When Peter and my dad got home, they expressed what I already knew. The movie was great. They talked about the car chase. "Unbelievable!" Hackman was "fantastic!" Oh, how I wished I were older and could ...
You want to go see it, Leonard?
Was that my father who just said that? Did I hear right? Confirmation came in a second , from my mother.
Ed, do you really think he should see it? Oh Mom, don't kill my chances. Don't plant the seed of doubt. Be quiet for just a little longer until I can extract a promise. Then the sweet words came.
I don't see why not. I think he's old enough to handle it. We can go tomorrow night.
But you just went with Peter tonight. You're going to go again tomorrow?
My dad looked over at me. He must have seen my eyes, filled with excitement and anticipation.
Sure, why not? he said.
Yeah! I cried and leapt into the air.
The next night I could hardly eat my dinner. I couldn't wait to get out of the house and see something that I had thought only my elder brother would be allowed to see.

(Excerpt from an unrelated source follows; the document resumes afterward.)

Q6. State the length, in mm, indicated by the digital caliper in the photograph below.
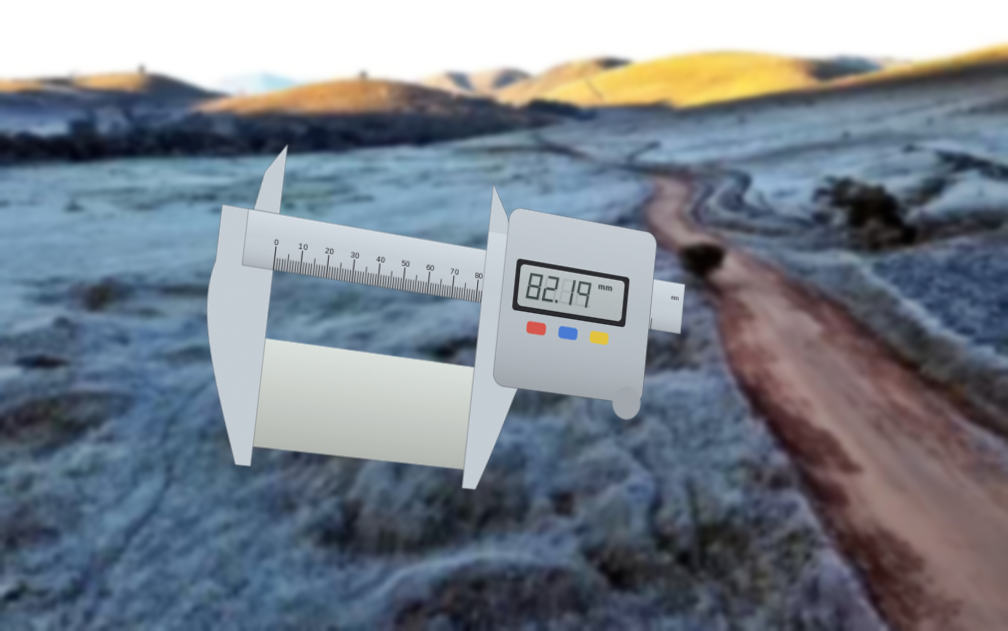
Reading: 82.19 mm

Leonard, if you don't eat something, you're going to be hungry at the movies, he said, smiling.
There it was again-confirmation of the event. Yes, we were actually going to see this R-rated movie together. It would be my first one. At last, dinner was over. We got our winter coats and stepped to the front door. My dad grinned , tossed his head back and called out, "We'll be back later."
Okay, said my mom, "have fun." I was so thrilled. Now it was Peter's turn to stay home with Mom and Steven.
We got into the car. It was freezing. My dad's cologne gently enveloped me, and the car warmed as the heater kicked in . I could feel his love for me. Even though he had just seen the movie the night before, he was going to take me tonight. He didn't even wait for a few weeks. I was impressed and felt special.
The Monroe Theater was big and smelled of heat, popcorn and seat cloth. Back then, anyone under age twelve couldn't get into an R-rated movie. I looked older than I was, and my dad paid the extra money so we wouldn't have any trouble from the ticket lady. I was thrilled that my father thought I was mature enough to see an R-rated movie and that he had no problem saying, "Two adults, please," when buying our tickets.
The French Connection was better than I had anticipated. It was the most exciting movie I'd ever seen, and the most adult.
As we walked up the steps at home after the movie, I turned to my dad and really looked at him. I wanted him to know how happy he'd made me, how wonderful it was to believe he thought of me as an adult (at least in some way). But all I could come up with was, "Thanks for taking me, Dad."
He hugged me, his big arms wrapping me tightly, and held me for just a little longer than usual. Cologne never smelled so sweet.
Oh, my pleasure, he said, "my pleasure!"
And it was.
After that, we went to the movies together all the time. The R-rating lost its importance and was no longer considered a sticking point . I had seen one and could now see all of them. My rite of passage was over. But when I was fifteen, things changed a bit and I went to the movies with my friends more than with my dad.
In 1975, Peter and I, and my two friends waited in line for two hours (this was very unusual back then!) to see Jaws . I went home raving about it. What a fantastic movie! I could see my father wishing he had been allowed to go with the teenagers to see this "event," because there was no way my mother was going to go with him and he certainly wouldn't see it by himself. But he was the parent now. Teenagers don't really want their parents around when going to the movies as a group.
Hey, Dad, I said. "You wanna go see it?"
He seemed a little surprised. He hesitated, knowing how his place had changed, but said, "Well, yes. I'd love to."
Okay, we'll go. Tomorrow night. Just you and me.
Terrific, he said, turning away so I couldn't see him smiling from ear to ear .
The next night we waited in line for two hours to see Jaws. And this time, it was my pleasure to "take" my father to the movies. My pleasure.